What kind and size of motorcycle do you recommend for a long distance ride through a diversity of terrains and various riding conditions? Is there a certain type of bike that is renown for long distance travel?
As to the question of “What kind and size of motorcycle do you recommend for a long distance ride through a diversity of terrains and various riding conditions? Is there a certain type of bike that is renown for long distance travel?”
Well, that is a more open question. People travel on everything from 50CC Scooters to large ultra luxury Touring bikes. To simplify some, most people opt for an Adventure Touring motorcycle, also referred to as a Dual Sport, or an Enduro. These are bikes that look a lot like true dirt bikes, but are street legal and most are more like street bikes, adapted to off road. These bikes are quite good on the pavement as well as dirt roads. They may not be the best for single track, goat trails, depending on the bike.

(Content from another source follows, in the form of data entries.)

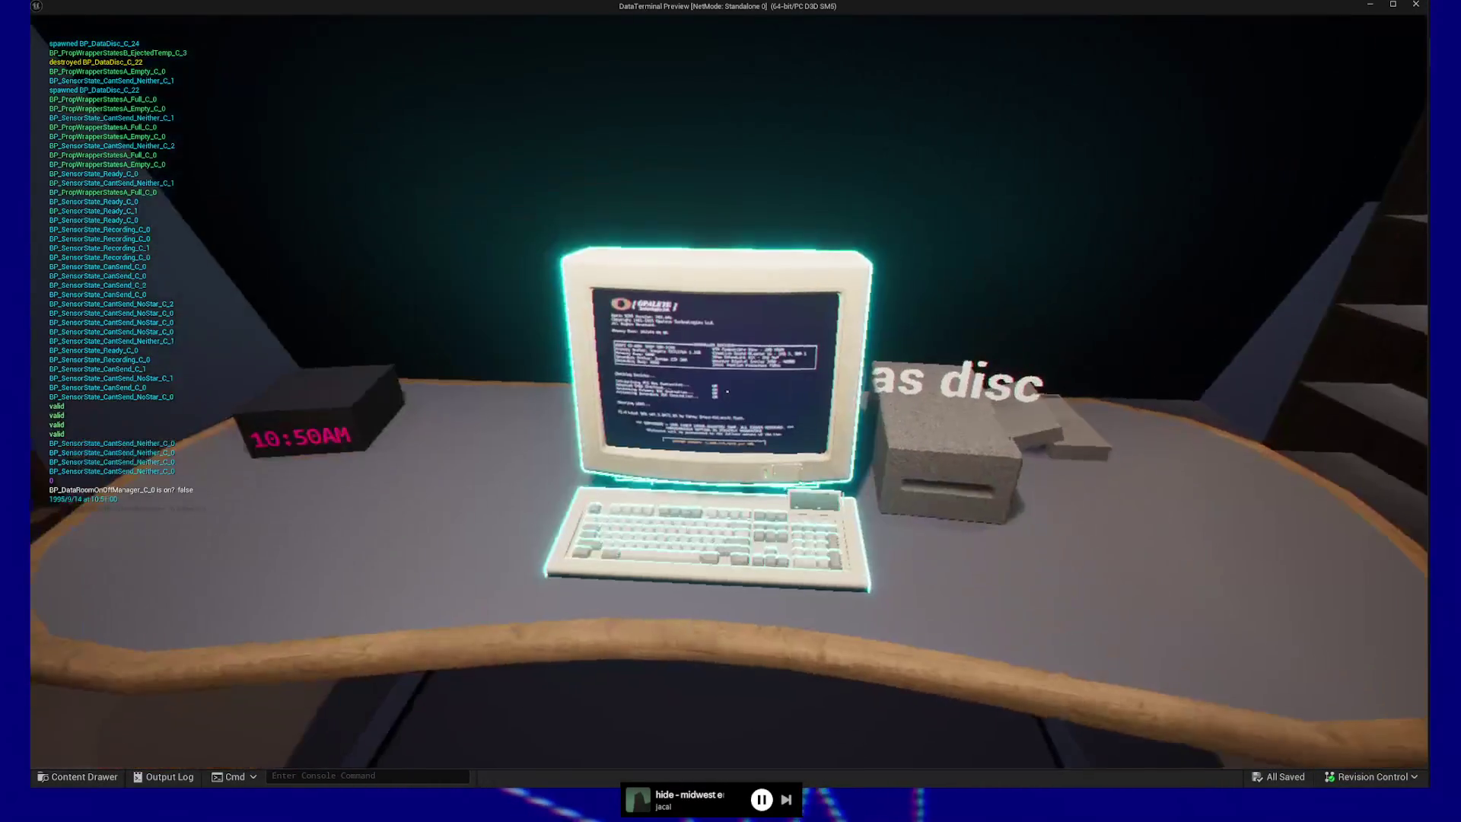
key("Return")
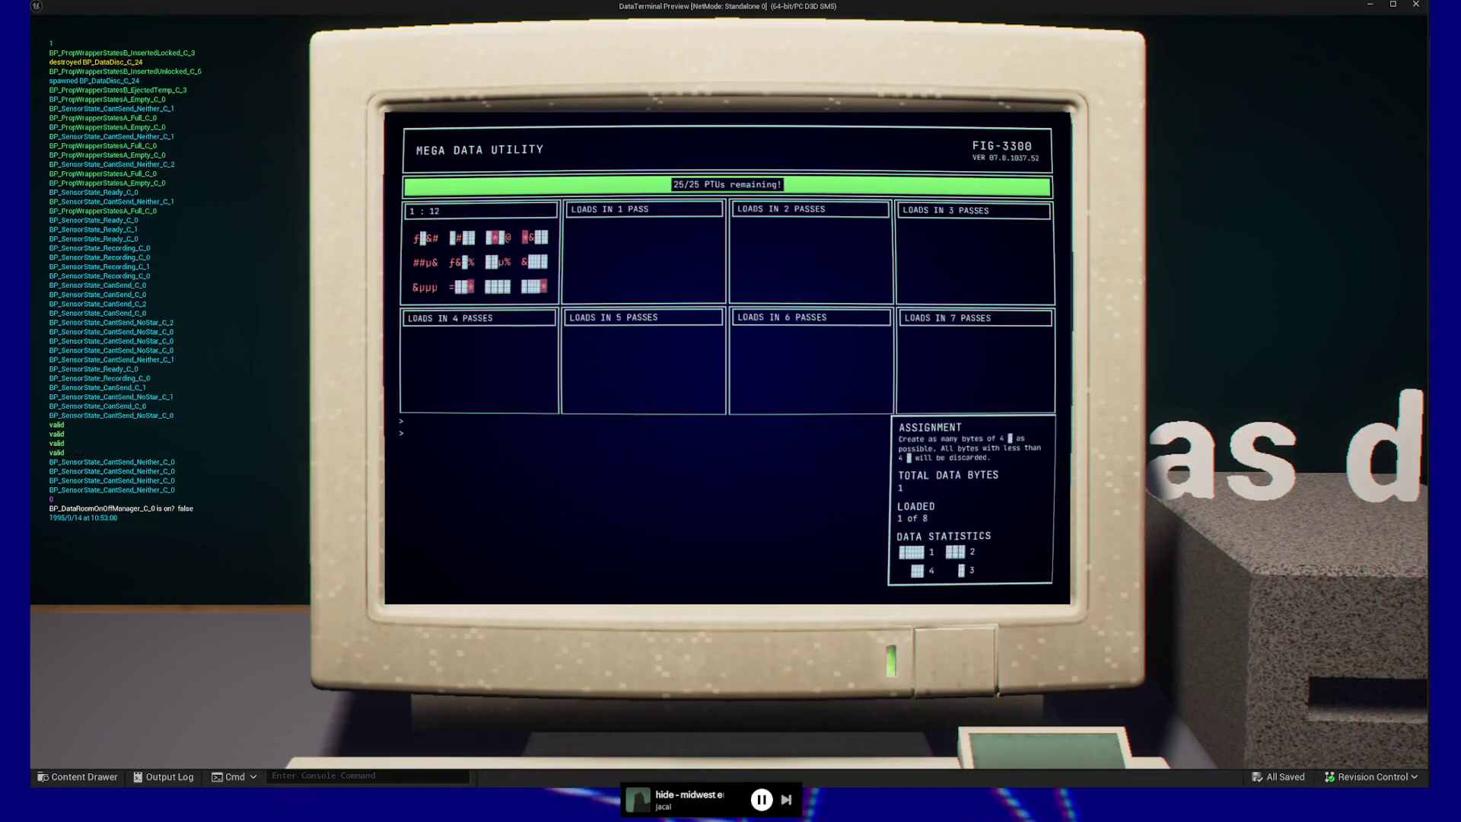
key("Right")
key("Right")
key("Right")
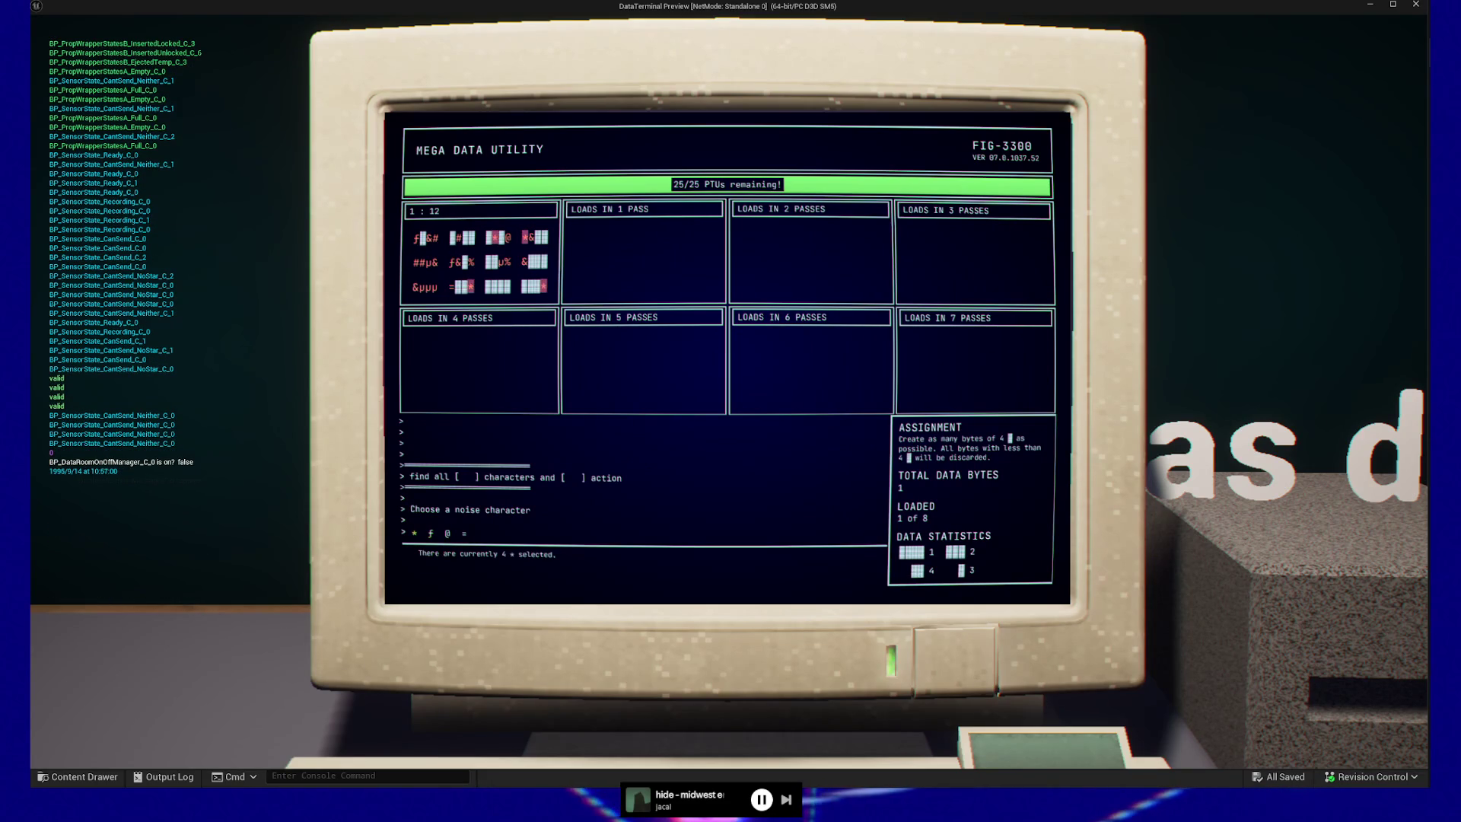
key("Return")
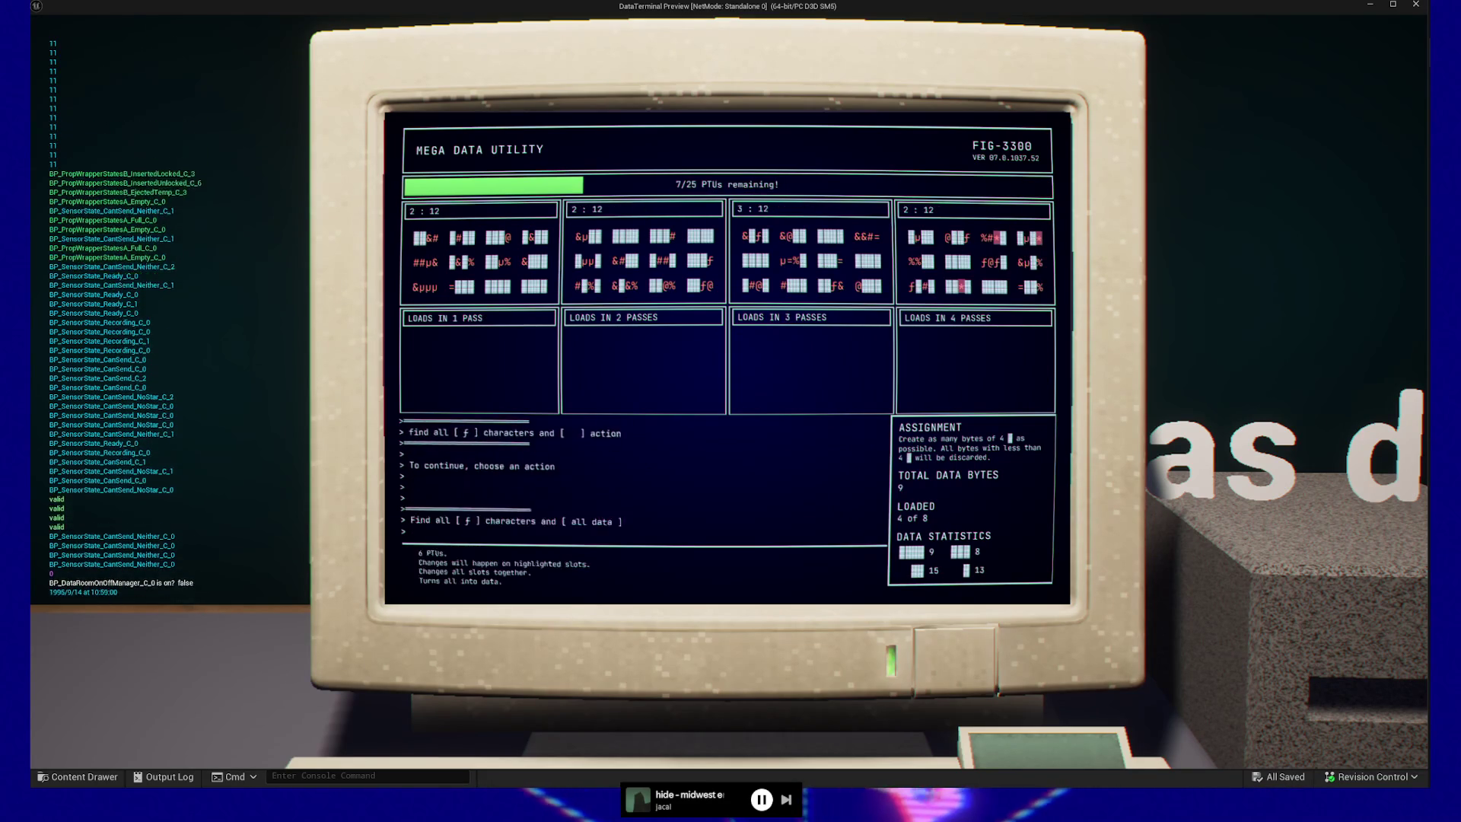
key("Escape")
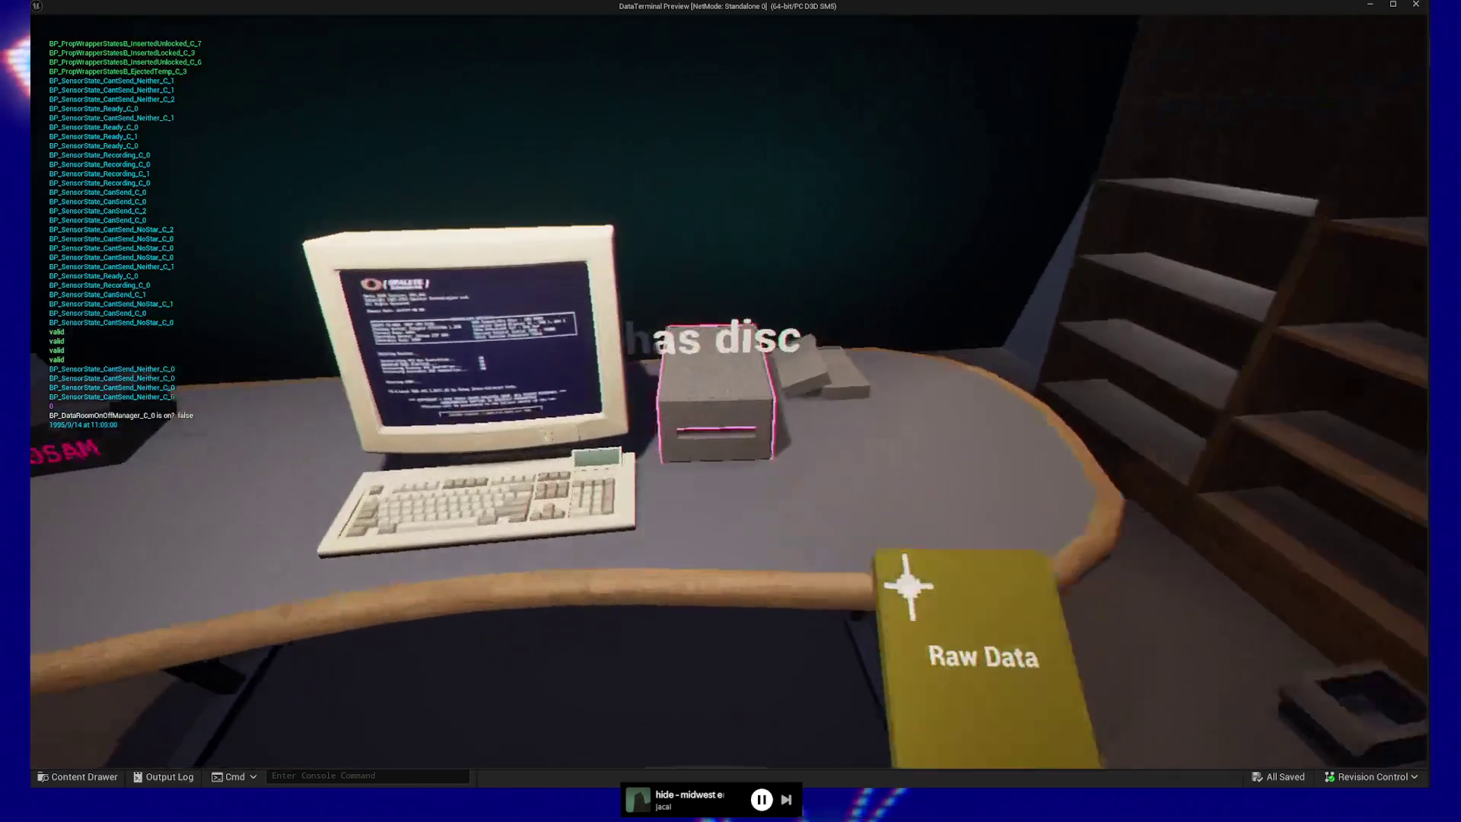
- Swap in another Raw Data disc and open the data utility at 25/25 PTUs
left_click(729, 392)
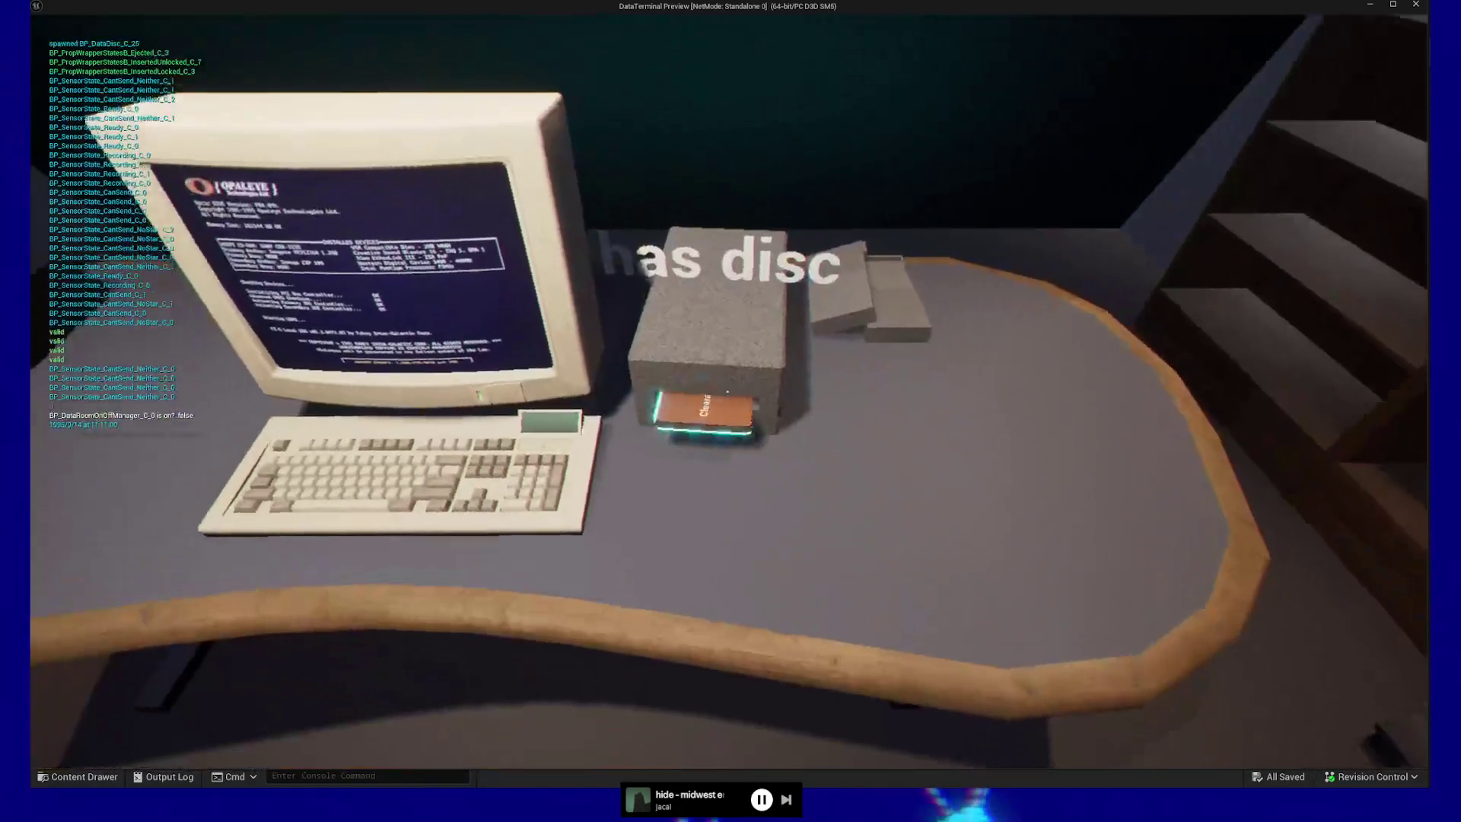
left_click(727, 392)
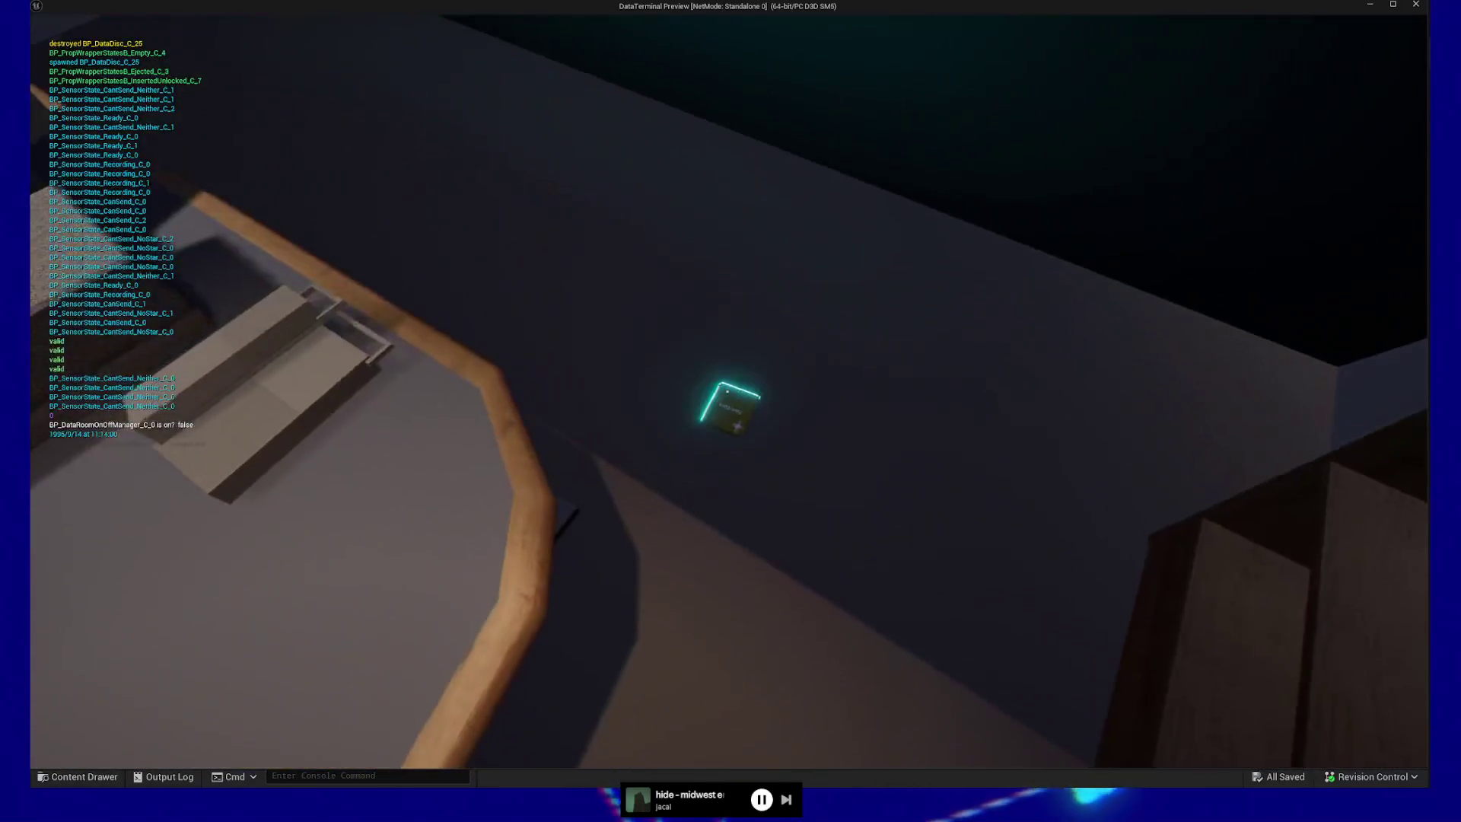
left_click(727, 392)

There are many popular bikes, but the most popular seem to be bikes that are around 650 CC. These are big enough to carry a lot of gear, and handle highway speeds. They are small enough to be maneuverable and easy to handle. Brands and models, well, that is not an easy one. Again, the KLR650 and the VeeStrom 650 are pretty popular. Many people opt for the more expensive large BMW’s. These are great, but are more than most people really need.
But, realistically, you can choose any bike you like. You need to think about what kind of rider you are. Do you want to ride a lot of dirt and single track? Then you might want a bit more of a dirt bike. Do you want to stick to paved or good dirt roads, then maybe you would be better off with a road bike. Whatever you have right now will work well I suppose. I spent a month riding in Argentina on a 1983 Honda GL650. This is a small touring bike, but it worked great on Route 40, much of which is gravel road. This is a bike for which a small number of were imported into the US, and NONE were imported into Argentina. I had some spare parts, but the expected outcome to any real breakdown was abandonment. Which, pretty much was the outcome. Leaving the bike at a mechanic did not work, as my not being there meant that the mechanic had no drive to fix it.
So, as with any travel decision, you get as much info as you can, and you make your decisions partly with your gut, partly with the information you gathered, and mostly with your emotions.